[Object change listings]

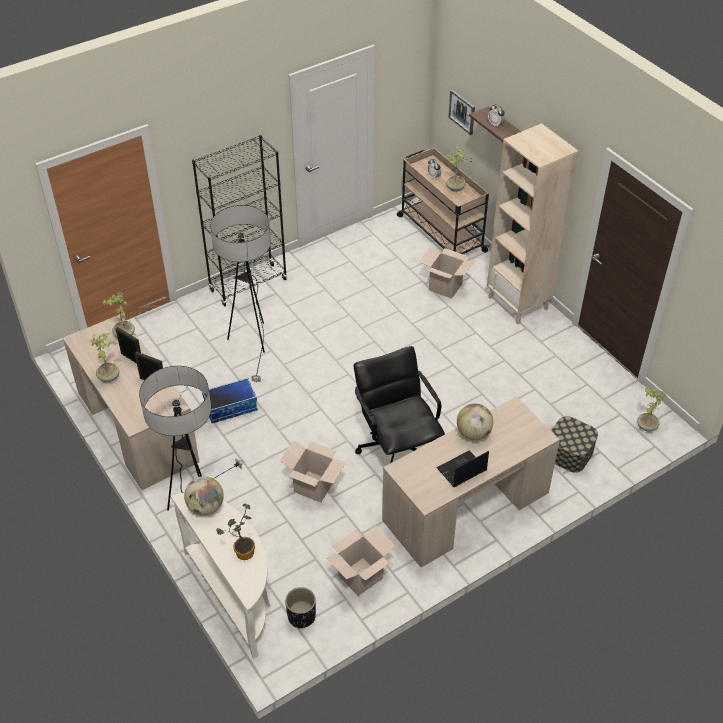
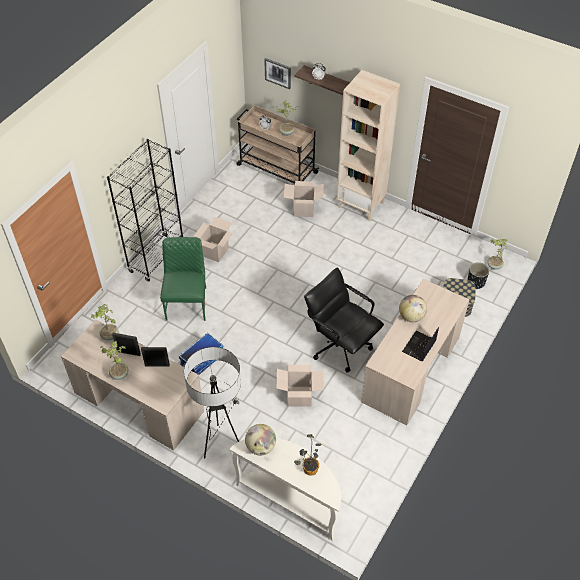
camera: 25 degrees left, 5 degrees up
floor lamp [210,205,271,383] -> green chair [160,237,206,321]
black planter [285,587,316,628] -> black planter moved to [467,262,489,289]
cardboard box [327,526,396,596] -> cardboard box moved to [194,217,233,262]

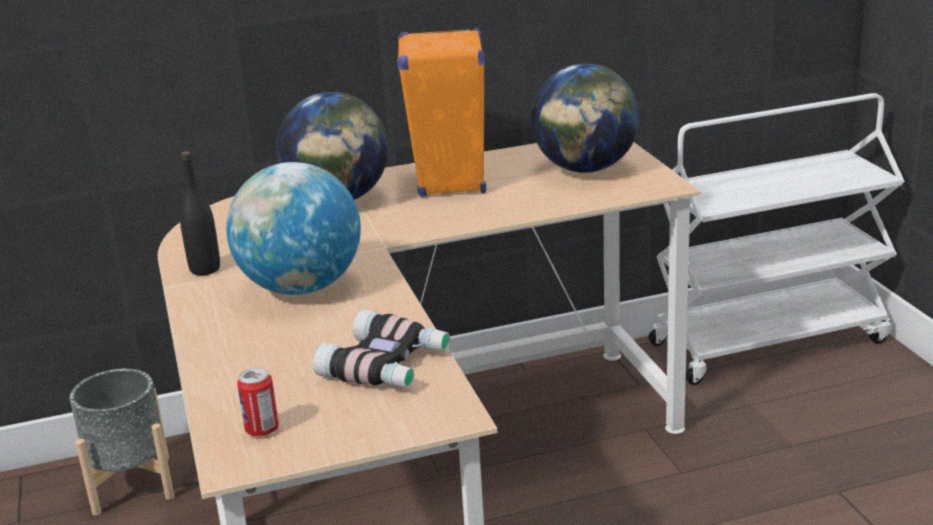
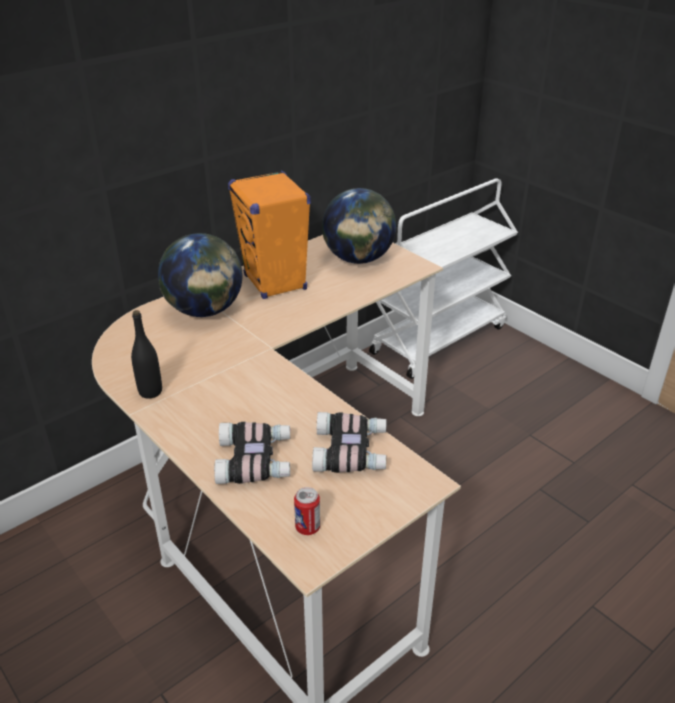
camera: 25 degrees left, 10 degrees up
grey planter [69,369,174,516] -> none
globe [226,162,361,295] -> none
none -> binoculars [214,422,290,484]

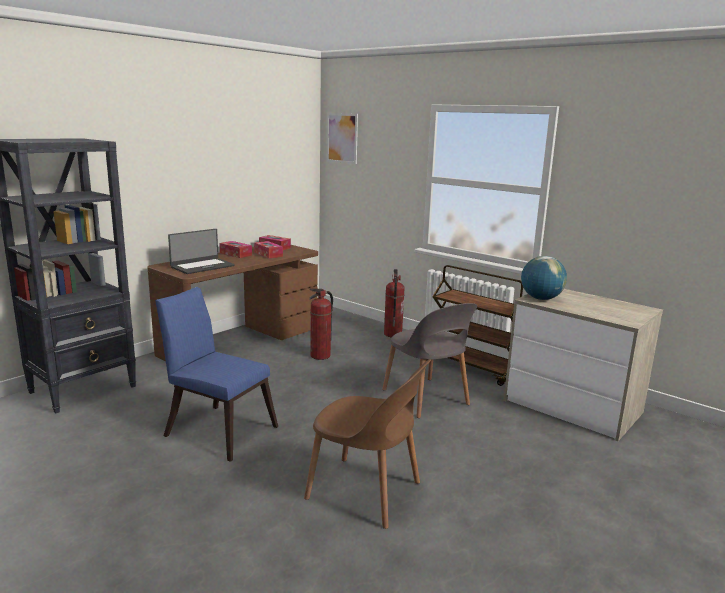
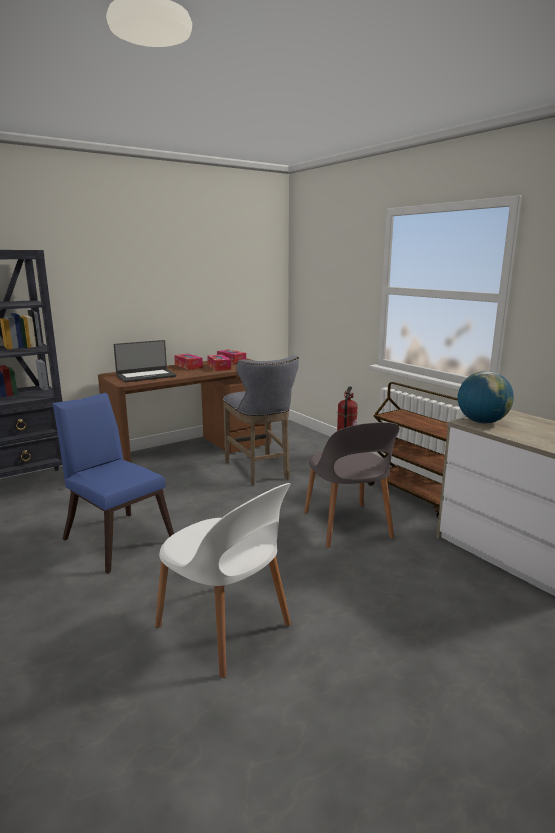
camera: 15 degrees right, 0 degrees up
brown chair [304,359,431,529] -> white chair [155,483,291,678]
fire extinguisher [309,289,333,360] -> grey stool [223,355,299,485]
picture [327,113,358,164] -> none

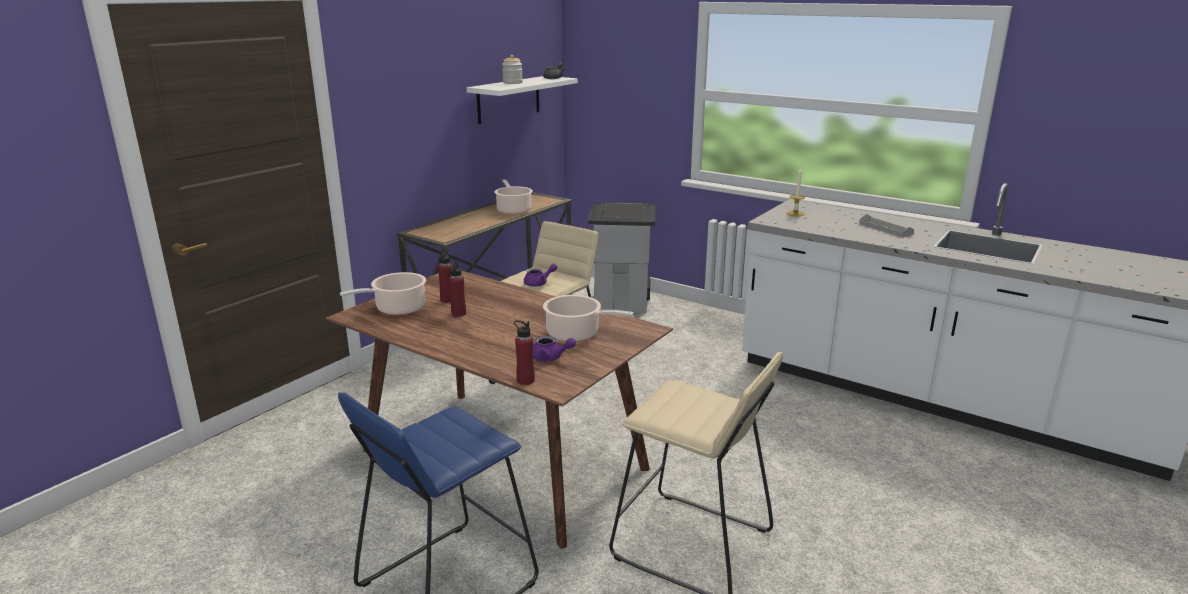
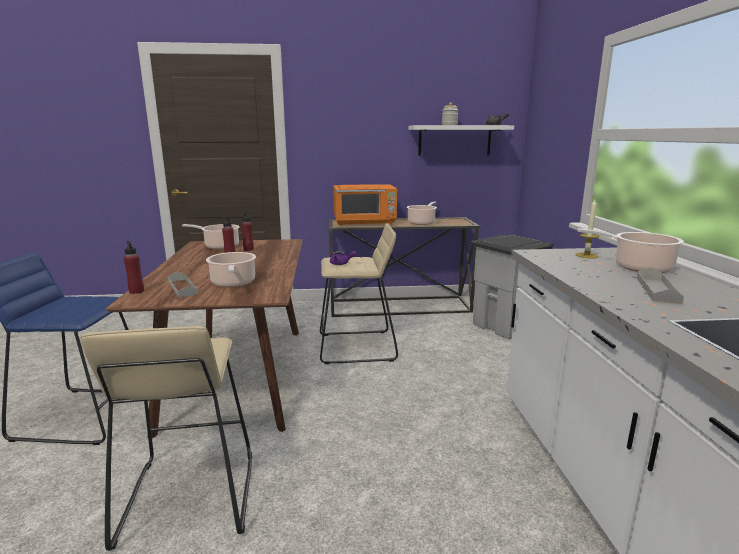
camera: 50 degrees right, 5 degrees down
purple teapot [533,336,576,361] -> grey tray [168,272,198,298]
none -> orange microwave [333,184,397,226]
none -> cooking pot [578,228,684,273]

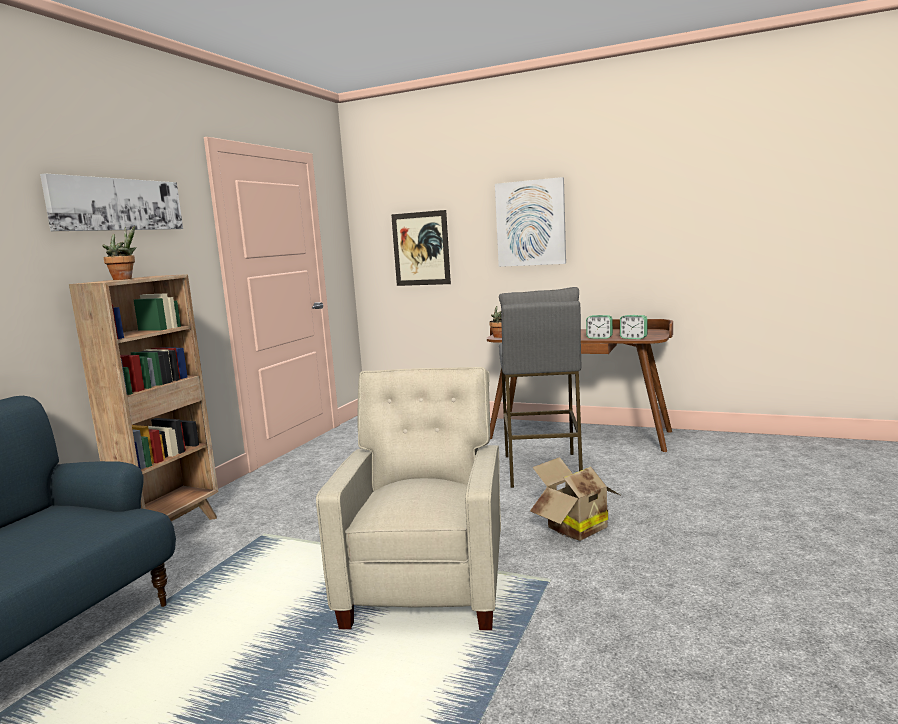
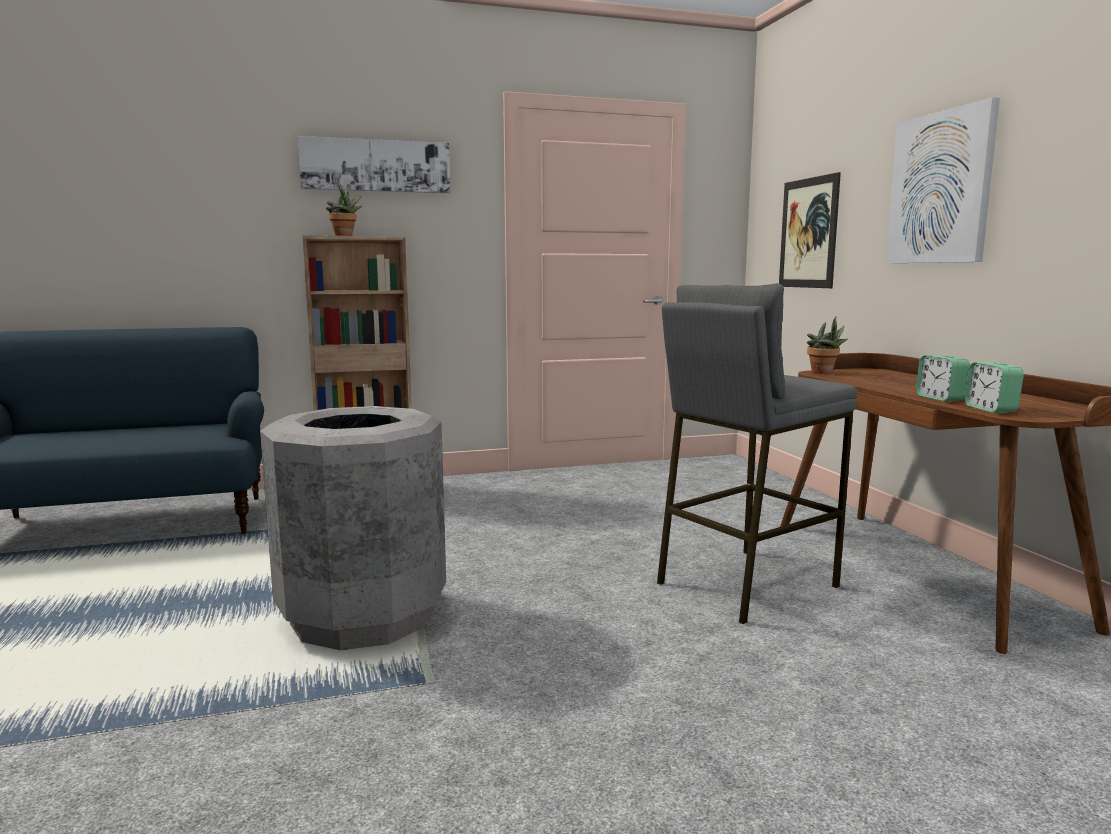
camera: 50 degrees right, 0 degrees up
beige armchair [316,367,501,630] -> grey trash can [260,406,446,650]
cardboard box [530,457,622,541] -> none

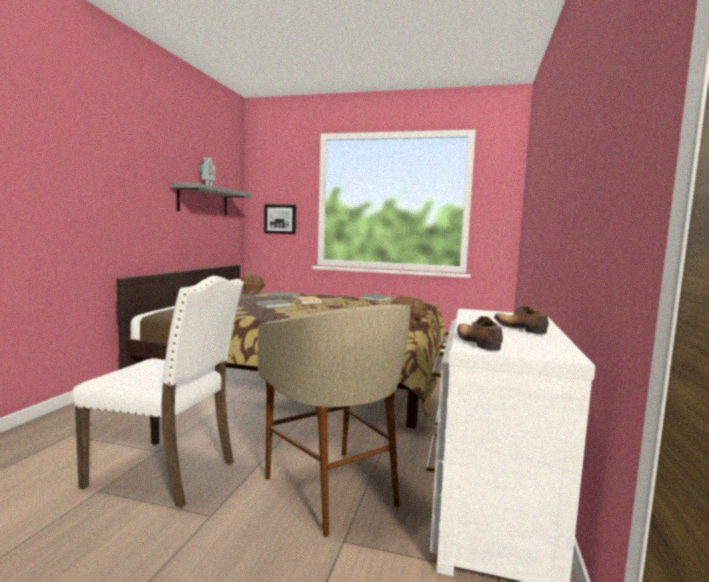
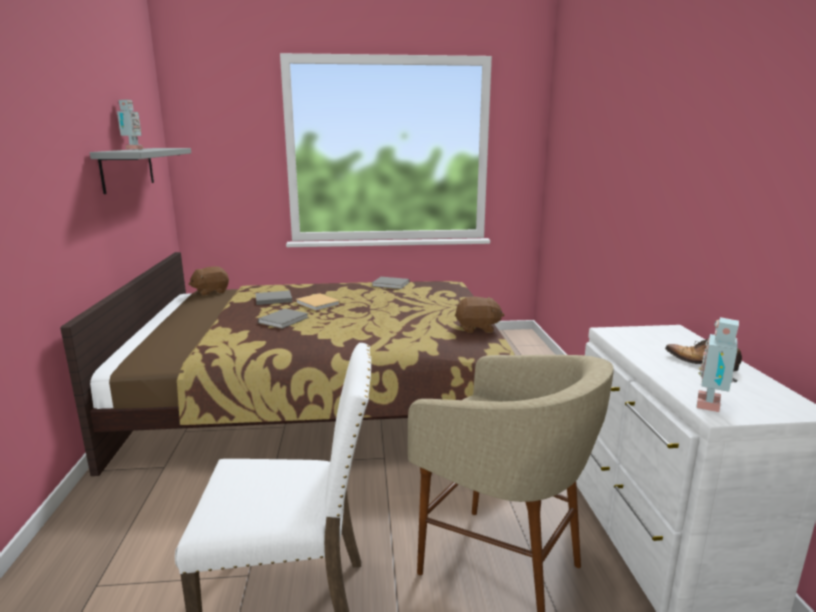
camera: 20 degrees left, 10 degrees up
picture [264,204,296,234] -> none
shoe [457,316,503,351] -> toy robot [696,317,739,412]

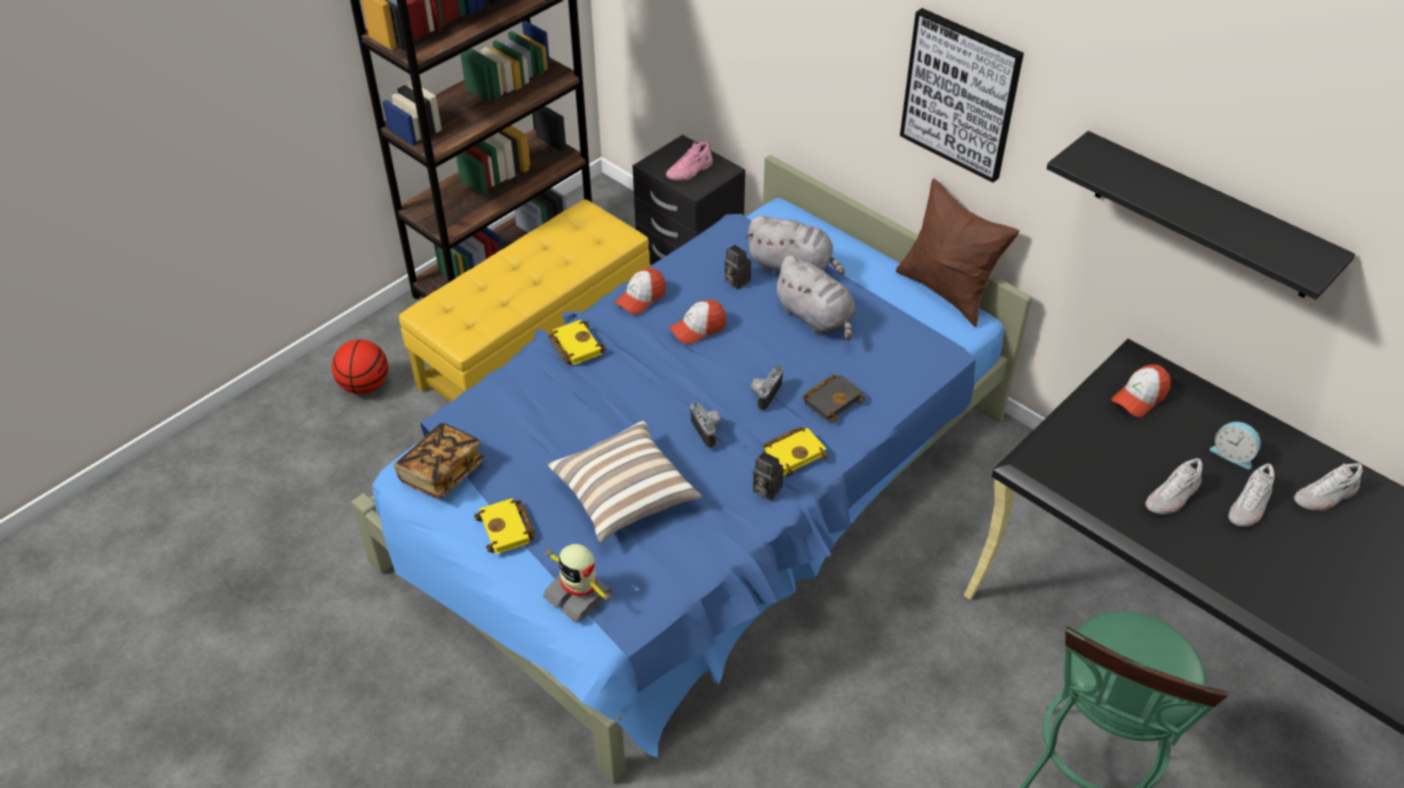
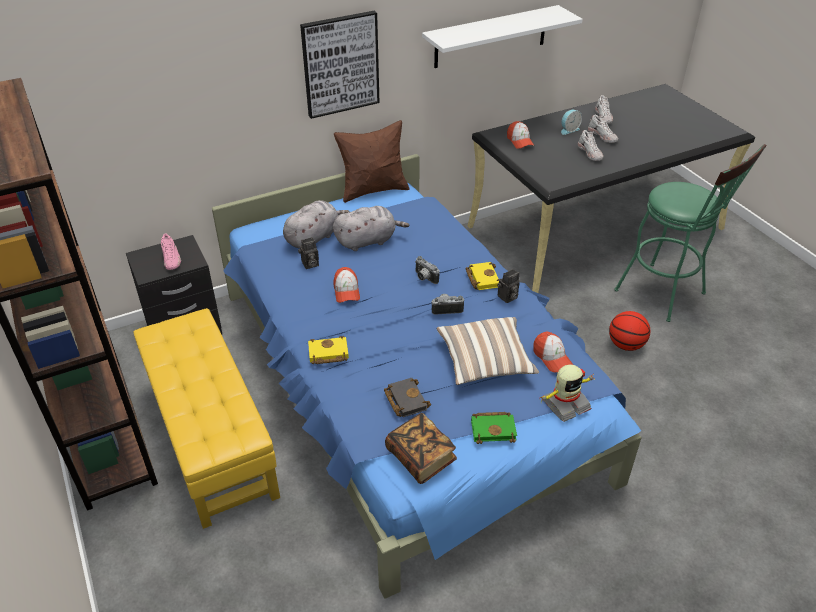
camera: 70 degrees left, 5 degrees down
basketball [332,340,388,394] -> basketball moved to [609,311,650,351]
yellow book [474,498,536,554] -> green book [471,412,517,444]
cap [614,268,666,314] -> cap moved to [533,332,573,372]
black book [802,375,866,422] -> black book moved to [384,378,431,417]
black shelf [1046,131,1355,300] -> white shelf [422,5,583,68]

[To do]: All of the entries above should be copied exactly, with the images left out.

[Solution to this task]:
camera: 25 degrees left, 5 degrees up
floor lamp [210,205,271,383] -> green chair [160,237,206,321]
black planter [285,587,316,628] -> black planter moved to [467,262,489,289]
cardboard box [327,526,396,596] -> cardboard box moved to [194,217,233,262]

camera: 25 degrees left, 10 degrees up
grey planter [69,369,174,516] -> none
globe [226,162,361,295] -> none
none -> binoculars [214,422,290,484]

camera: 15 degrees right, 0 degrees up
brown chair [304,359,431,529] -> white chair [155,483,291,678]
fire extinguisher [309,289,333,360] -> grey stool [223,355,299,485]
picture [327,113,358,164] -> none

camera: 50 degrees right, 5 degrees down
purple teapot [533,336,576,361] -> grey tray [168,272,198,298]
none -> orange microwave [333,184,397,226]
none -> cooking pot [578,228,684,273]

camera: 50 degrees right, 0 degrees up
beige armchair [316,367,501,630] -> grey trash can [260,406,446,650]
cardboard box [530,457,622,541] -> none

camera: 20 degrees left, 10 degrees up
picture [264,204,296,234] -> none
shoe [457,316,503,351] -> toy robot [696,317,739,412]

camera: 70 degrees left, 5 degrees down
basketball [332,340,388,394] -> basketball moved to [609,311,650,351]
yellow book [474,498,536,554] -> green book [471,412,517,444]
cap [614,268,666,314] -> cap moved to [533,332,573,372]
black book [802,375,866,422] -> black book moved to [384,378,431,417]
black shelf [1046,131,1355,300] -> white shelf [422,5,583,68]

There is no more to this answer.